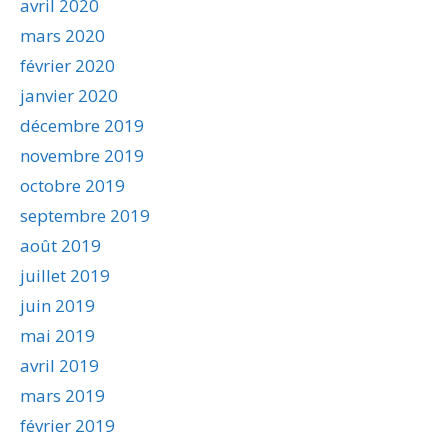
avril 2020
mars 2020
février 2020
janvier 2020
décembre 2019
novembre 2019
octobre 2019
septembre 2019
août 2019
juillet 2019
juin 2019
mai 2019
avril 2019
mars 2019
février 2019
==========
Exercise instructions:
Arrange the lines above as a numbered list, leaving out any blank lines. Do not include the picture.

Task answer:
1. avril 2020
2. mars 2020
3. février 2020
4. janvier 2020
5. décembre 2019
6. novembre 2019
7. octobre 2019
8. septembre 2019
9. août 2019
10. juillet 2019
11. juin 2019
12. mai 2019
13. avril 2019
14. mars 2019
15. février 2019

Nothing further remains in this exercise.